In early October, two different governments responded to the problem of period poverty in two very different ways. On October 9th, California Governor Gavin Newsom signed a law into effect that requires California public schools and colleges to provide free menstrual products to their students in their bathrooms.

This newest law builds on a 2017 law that required public schools in low-income areas to provide sanitary products to their students.

“Our biology doesn’t always send an advanced warning when we’re about to start menstruating, which often means we need to stop whatever we’re doing and deal with a period,” said Assemblywoman Cristina Garcia, who spearheaded the legislation. “Just as toilet paper and paper towels are provided in virtually every public bathrooms, so should menstrual products.”

Unfortunately, not everyone feels that way. Last week, Brazilian President Jair Bolsonaro vetoed a bill that would have provided free menstrual products to poor Brazilians.

The bill would have provided given free menstrual products to communities in need, like homeless women, prisoners and girls at public schools. After all, in Brazil, period poverty keeps one in four girls out of school. When they don’t have feminine hygiene products on hand to absorb their period, they stay home from school rather than deal with the shame of bleeding at school.

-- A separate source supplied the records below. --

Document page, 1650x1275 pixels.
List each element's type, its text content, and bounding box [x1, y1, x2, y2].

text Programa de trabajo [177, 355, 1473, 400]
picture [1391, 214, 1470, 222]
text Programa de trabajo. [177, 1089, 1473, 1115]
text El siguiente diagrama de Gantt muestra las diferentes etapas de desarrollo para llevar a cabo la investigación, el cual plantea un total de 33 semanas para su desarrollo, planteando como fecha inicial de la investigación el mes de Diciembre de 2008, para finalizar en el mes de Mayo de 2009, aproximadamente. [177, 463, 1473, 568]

According to Bolsonaro, he vetoed the bill because it “unfairly privileged one group above another” and he questioned where the funds would come from. Instead, he said that students should collect pads and tampons themselves to distribute at schools and campuses. But in Brazil—as well as other developing countries—the fix to this problem isn’t so simple.

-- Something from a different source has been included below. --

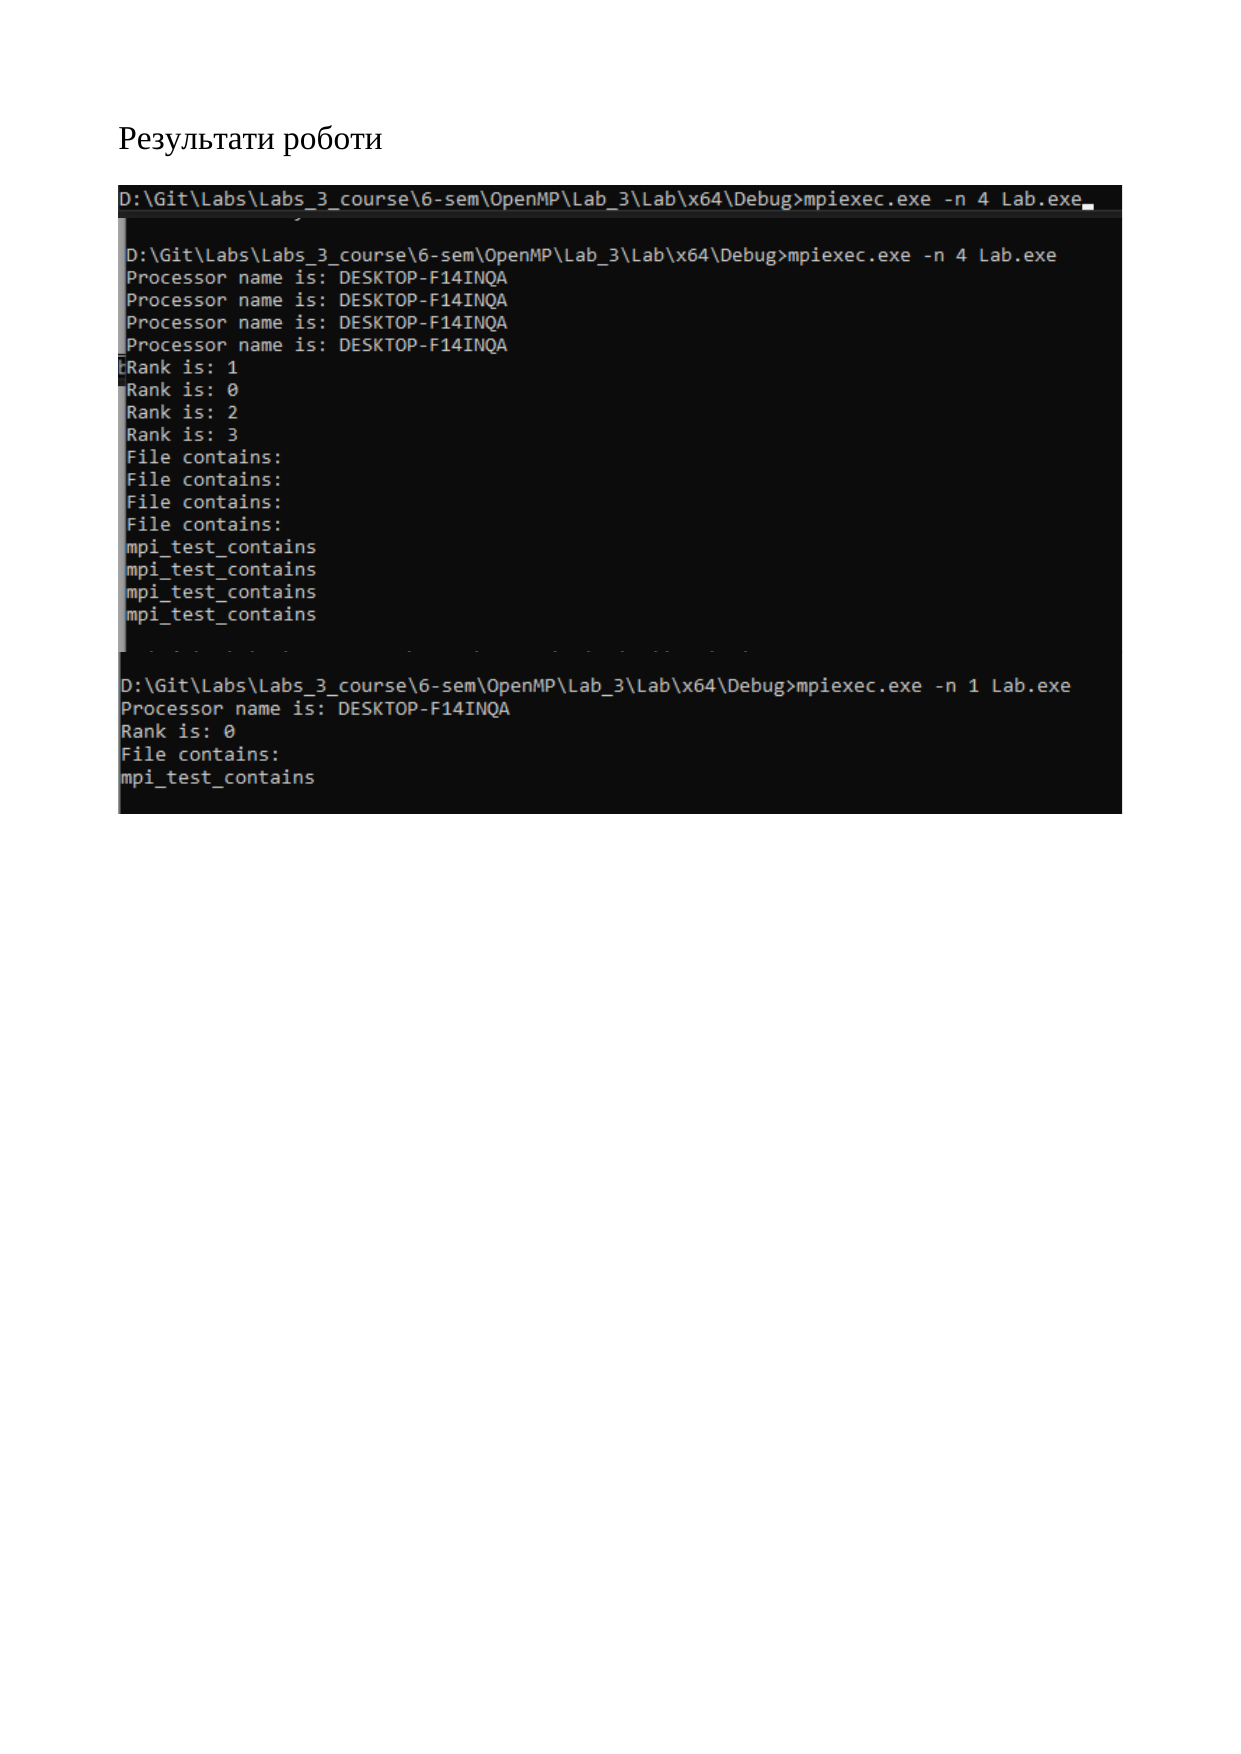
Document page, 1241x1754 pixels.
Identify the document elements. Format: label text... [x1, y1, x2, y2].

text Результати роботи [118, 118, 1122, 156]
picture [118, 185, 1123, 814]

It’s not just access to feminine hygiene problems that’s a problem in Brazil, but the state of sanitation all together.

In May, a report by UNICEF found that, in Brazil, 200,000 girls don’t have bathrooms at school, 4 million girls don’t have “adequate hygiene facilities” at school (i.e. sanitary pads and soap) and 713,000 girls don’t have access to a bathroom at all. These unhygienic conditions paired with the social stigma of menstruation make it difficult for women and girls to lead normal lives when they’re on their periods.

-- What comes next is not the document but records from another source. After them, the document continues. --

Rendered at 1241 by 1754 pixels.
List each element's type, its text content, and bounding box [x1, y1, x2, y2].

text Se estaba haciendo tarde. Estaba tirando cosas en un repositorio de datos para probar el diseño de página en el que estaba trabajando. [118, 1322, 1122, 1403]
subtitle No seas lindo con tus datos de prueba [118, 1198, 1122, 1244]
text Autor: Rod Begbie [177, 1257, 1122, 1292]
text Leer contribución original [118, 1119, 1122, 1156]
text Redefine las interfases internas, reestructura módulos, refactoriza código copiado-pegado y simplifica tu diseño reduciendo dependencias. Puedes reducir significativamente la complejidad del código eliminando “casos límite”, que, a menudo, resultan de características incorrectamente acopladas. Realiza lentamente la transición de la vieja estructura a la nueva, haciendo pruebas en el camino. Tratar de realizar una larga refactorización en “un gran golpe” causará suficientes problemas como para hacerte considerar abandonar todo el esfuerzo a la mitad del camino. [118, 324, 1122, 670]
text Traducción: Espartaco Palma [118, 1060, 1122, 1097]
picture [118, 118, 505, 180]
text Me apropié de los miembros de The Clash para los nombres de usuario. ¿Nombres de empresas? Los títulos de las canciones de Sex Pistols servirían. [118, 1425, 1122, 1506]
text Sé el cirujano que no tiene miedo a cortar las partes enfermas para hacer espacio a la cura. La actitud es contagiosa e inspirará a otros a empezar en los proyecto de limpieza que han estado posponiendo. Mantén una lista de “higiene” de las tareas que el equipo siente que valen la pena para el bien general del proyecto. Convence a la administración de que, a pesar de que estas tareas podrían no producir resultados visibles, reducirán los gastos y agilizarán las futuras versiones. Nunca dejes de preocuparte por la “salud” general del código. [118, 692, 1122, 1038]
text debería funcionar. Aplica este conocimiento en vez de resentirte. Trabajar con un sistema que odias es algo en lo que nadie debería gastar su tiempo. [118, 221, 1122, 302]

Brazilian women and girls alike are frustrated by Bolsonaro’s blocking of the period hygiene bill. After Bolsonaro vetoed the bill, the hashtag #LivreParaMenstruar began trending on social media which means “free to menstruate” in Brazilian Portuguese.

“Have you ever imagined using paper, newspaper or breadcrumbs to contain menstruation?” asked Rozana Barroso, president of the Brazilian Union of Secondary Students to The Guardian. “This is a harsh reality, especially among young people. In the midst of the pandemic and worsening social inequality this situation has got even worse.”